Characteristics of Chinese Gardens


Updated: 2007-08-23 17:20

 

The garden is one of the important types of architectural art. It is essentially aimed at organizing an environment rich in temperament and interest and full of the beauty of artistic conception through the so-called four gardening elements including mountains, rivers, structures and plants, as well as the organic components such as roads, interior settings. In comparison to ordinary structures, the spiritual character of gardens is more outstanding, and it requires that artists have greater and higher ingenuity and imagination.

Compared with other gardening systems of the world, such as European or Islamic, Chinese gardens have their distinct national characteristics:

a. Paying attention to natural beauty. Chinese gardens carry out processing and transformation of the original terrain and land form by following the principle of "making it seem like nature", or seem naturally formed, so as to satisfy people's feeling of getting close to nature.

b. Pursuing many twists and turns. Nature itself is ever-changing and interesting. Chinese horticulturists who emulate nature necessarily pursue changing, free-style composition. It is of a completely different system compared with the Western landscape gardening theory of compels nature to accept the symmetrical rules.

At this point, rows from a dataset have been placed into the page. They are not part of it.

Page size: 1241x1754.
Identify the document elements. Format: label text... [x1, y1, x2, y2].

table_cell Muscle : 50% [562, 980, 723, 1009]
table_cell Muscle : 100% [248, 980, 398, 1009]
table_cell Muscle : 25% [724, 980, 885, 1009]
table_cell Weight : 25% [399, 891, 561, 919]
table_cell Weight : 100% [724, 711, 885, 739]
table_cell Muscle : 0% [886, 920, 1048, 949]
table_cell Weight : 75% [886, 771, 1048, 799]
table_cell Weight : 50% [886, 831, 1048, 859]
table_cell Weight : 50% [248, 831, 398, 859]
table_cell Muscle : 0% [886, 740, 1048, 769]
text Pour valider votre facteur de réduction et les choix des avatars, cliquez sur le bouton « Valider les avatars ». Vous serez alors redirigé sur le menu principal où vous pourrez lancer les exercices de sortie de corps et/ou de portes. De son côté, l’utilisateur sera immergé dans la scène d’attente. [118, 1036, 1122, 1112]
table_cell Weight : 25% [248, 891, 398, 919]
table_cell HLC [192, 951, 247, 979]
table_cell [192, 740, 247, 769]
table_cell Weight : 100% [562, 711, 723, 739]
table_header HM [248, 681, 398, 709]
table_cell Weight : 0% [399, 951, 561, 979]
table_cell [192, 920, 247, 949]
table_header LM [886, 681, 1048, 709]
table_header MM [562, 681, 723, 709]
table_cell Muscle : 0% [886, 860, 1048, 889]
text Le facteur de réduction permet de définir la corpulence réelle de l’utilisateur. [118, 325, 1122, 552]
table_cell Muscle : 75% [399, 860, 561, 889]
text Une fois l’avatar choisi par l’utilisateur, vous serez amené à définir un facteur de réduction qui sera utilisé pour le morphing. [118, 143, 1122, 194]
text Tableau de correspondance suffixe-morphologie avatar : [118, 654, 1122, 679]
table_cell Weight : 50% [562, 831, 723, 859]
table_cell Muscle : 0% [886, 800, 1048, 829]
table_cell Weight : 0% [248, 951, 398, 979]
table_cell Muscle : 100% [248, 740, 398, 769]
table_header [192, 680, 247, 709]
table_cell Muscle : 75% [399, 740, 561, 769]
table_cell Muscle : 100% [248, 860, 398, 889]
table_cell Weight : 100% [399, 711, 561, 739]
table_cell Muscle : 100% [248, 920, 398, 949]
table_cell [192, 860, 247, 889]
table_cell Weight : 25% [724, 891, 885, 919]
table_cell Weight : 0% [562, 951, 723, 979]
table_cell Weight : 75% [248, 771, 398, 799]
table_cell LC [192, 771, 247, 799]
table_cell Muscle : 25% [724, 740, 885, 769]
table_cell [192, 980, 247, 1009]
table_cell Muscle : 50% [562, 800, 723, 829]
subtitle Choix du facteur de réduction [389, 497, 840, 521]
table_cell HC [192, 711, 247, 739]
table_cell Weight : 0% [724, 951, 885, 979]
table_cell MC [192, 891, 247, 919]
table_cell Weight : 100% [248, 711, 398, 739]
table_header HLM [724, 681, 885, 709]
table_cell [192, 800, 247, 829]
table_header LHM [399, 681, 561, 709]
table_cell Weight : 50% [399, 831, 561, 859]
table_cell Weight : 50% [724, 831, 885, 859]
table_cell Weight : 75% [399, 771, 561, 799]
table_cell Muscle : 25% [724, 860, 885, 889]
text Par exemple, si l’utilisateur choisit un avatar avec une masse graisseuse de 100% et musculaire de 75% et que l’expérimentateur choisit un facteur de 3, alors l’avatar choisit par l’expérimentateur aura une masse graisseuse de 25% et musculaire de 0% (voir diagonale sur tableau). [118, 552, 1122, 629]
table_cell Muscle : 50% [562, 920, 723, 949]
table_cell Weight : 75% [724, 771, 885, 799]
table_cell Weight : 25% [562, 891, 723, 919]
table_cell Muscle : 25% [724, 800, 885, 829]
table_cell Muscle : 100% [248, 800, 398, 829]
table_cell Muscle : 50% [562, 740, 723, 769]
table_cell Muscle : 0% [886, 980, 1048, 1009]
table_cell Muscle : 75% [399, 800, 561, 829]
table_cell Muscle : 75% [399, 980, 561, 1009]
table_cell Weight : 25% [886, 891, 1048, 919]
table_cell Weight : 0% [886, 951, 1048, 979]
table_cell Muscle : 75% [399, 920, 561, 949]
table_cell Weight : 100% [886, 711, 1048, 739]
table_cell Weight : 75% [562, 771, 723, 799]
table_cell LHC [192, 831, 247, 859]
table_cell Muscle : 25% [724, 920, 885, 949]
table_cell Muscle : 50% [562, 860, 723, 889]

c. Advocating artistic conception. Beautiful environment created by Chinese horticulturists does not stop at the stage of formal beauty, but tries to express inward feeling through outward scenery. Therefore, the ultimate key to the high or low level and success or failure in the creation of Chinese gardens depends on the cultural level, and the high or low level and crudeness or refinement of esthetic temperament and the interest of the creator.

Chinese horticulture began in the Qin Dynasty (1644-1911), and two royal garden construction upsurges occurred during the Qin/Han (221BC-220AD) and Sui/Tang (581-907) dynasties. Private gardens saw great development by men of letters during the Tang and Song dynasties, and entered the peaking stage in the Ming and Qing dynasties (1644-1911). The achievements in gardening during the Qing Dynasty attract greater attention, representing an important component of the third development upsurge in Chinese architecture. Almost all of the existing gardens were preserved during this age. The extant royal gardens are in the vicinity of Beijing, while private gardens of a higher artistic level are mostly 1concentrated in areas south of the Yangtze River. They constitute the two major schools of Chinese gardening.